Tuesday 14 June 2022

hiroshima mon amour (d. resnais, w. duras) & nuit et brouillard (d. resnais, w. cayrol)

There is a lot said and written and thought about this movie and if I’m honest I don’t feel as though I have much to add. I recognise its venerated status in the cannon but a few days after watching it it has merged in my mind into a single shot of Emmanuelle Riva and Eiji Okada talking endlessly as they mosey through the Hiroshima night. It felt in many ways akin to another film that I struggle with, which is Linklater’s Before Sunrise (whilst recognising the influence is of course the other way round).
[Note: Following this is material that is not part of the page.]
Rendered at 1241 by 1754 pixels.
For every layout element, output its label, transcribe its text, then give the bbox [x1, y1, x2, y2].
Some films tiptoe the line between pretension and art and some films run the risk of falling into the abyss. Whilst the split Cortazarian narrative is a neat device, with Elle reliving her past in Nevers as she embraces the post-atomic, post-war era, it neither felt as mind-bending as anything Resnais achieved in Last Year at Marienbad, nor as challenging as Nuit et Broiullard, his devastating Holocaust short which was shown before HMA. The use of politics as a semiotic tool is fraught with danger and Resnais’ employment of Hiroshima, the city and the event, feels problematic. Would a filmmaker today get away with a mawkish love story between a Westerner and a Syrian set in Aleppo? We are nearly into Blier territory, and if anything it is the relative lack of confusion which left me cold in HMA. If the film had pushed its characters closer to the abyss, or maintained the cinematic language it adopts in the opening fifteen minutes, perhaps the semiotics of Hiroshima would not seem so ponderous, but it doesn’t and in the end it just feels immeasurably French.